• Work instructions
From the line with "right elbow: (211, 499)" onward, reproduce each line of the entries exactly, ending at the last one, and add nothing.

• Records for this task
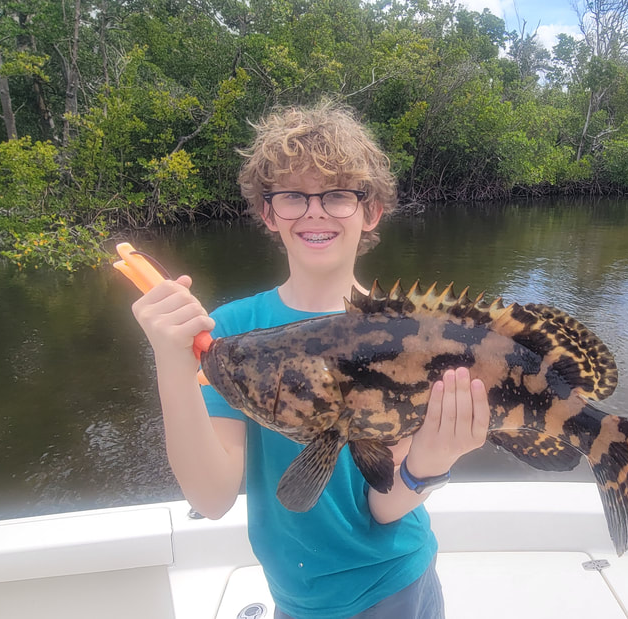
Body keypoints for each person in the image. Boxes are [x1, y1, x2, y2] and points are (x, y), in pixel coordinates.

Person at [130, 100, 491, 619]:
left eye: (337, 195)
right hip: (294, 601)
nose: (315, 211)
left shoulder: (408, 334)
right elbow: (211, 499)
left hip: (395, 587)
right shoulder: (232, 334)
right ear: (268, 212)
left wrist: (435, 460)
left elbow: (383, 505)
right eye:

• Response area
right elbow: (211, 499)
left hip: (395, 587)
right shoulder: (232, 334)
right ear: (268, 212)
left wrist: (435, 460)
left elbow: (383, 505)
right eye:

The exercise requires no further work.